→ WHAT YOU WILL DO: Beginning at the top of the data below, restate every line word for word until the line containing "index tip: (95, 63)" has been included, and omit the pictures.

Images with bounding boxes
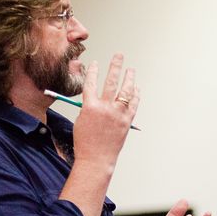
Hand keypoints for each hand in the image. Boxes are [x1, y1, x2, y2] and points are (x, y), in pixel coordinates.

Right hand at [73, 53, 138, 170]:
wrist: (96, 159)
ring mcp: (118, 113)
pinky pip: (133, 103)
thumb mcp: (80, 121)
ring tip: (131, 69)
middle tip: (119, 56)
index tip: (95, 63)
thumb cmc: (85, 142)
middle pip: (111, 81)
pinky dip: (135, 94)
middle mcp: (105, 108)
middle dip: (115, 66)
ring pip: (126, 90)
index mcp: (89, 107)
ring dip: (129, 78)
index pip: (91, 83)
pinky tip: (136, 88)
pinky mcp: (127, 120)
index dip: (94, 71)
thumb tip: (96, 97)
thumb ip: (88, 107)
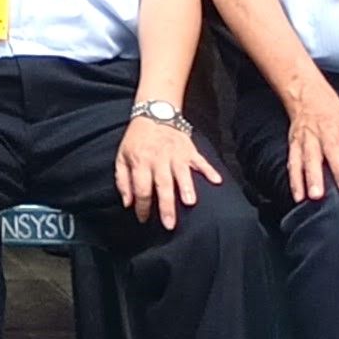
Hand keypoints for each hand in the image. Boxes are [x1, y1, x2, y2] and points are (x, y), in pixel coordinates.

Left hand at [110, 110, 218, 231]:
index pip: (141, 188)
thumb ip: (122, 180)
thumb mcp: (122, 156)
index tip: (144, 220)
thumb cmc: (137, 140)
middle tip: (170, 224)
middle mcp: (158, 158)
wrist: (154, 114)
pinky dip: (209, 170)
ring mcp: (175, 154)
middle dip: (166, 205)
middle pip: (162, 184)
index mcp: (140, 161)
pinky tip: (217, 181)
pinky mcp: (189, 149)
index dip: (141, 206)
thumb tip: (127, 203)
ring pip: (182, 172)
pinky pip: (201, 161)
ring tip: (190, 202)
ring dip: (186, 187)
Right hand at [280, 82, 338, 202]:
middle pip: (333, 151)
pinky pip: (293, 162)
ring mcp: (309, 139)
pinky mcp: (295, 144)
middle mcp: (327, 133)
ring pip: (310, 158)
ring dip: (312, 177)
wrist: (310, 98)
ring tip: (315, 196)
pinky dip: (294, 180)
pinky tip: (298, 196)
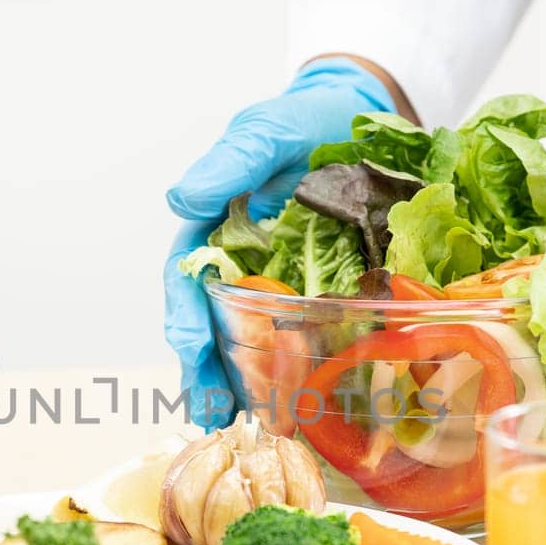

→ TASK ANSWER:
Hand keypoints for each hand in the image. Boxes are [x1, y1, x2, y2] and points are (x, y), in pixel coordinates.

Right hand at [73, 53, 138, 170]:
wrist: (96, 159)
ring mcp: (118, 113)
pinky pip: (133, 103)
thumb mcp: (80, 121)
ring tip: (131, 69)
middle tip: (119, 56)
index tip: (95, 63)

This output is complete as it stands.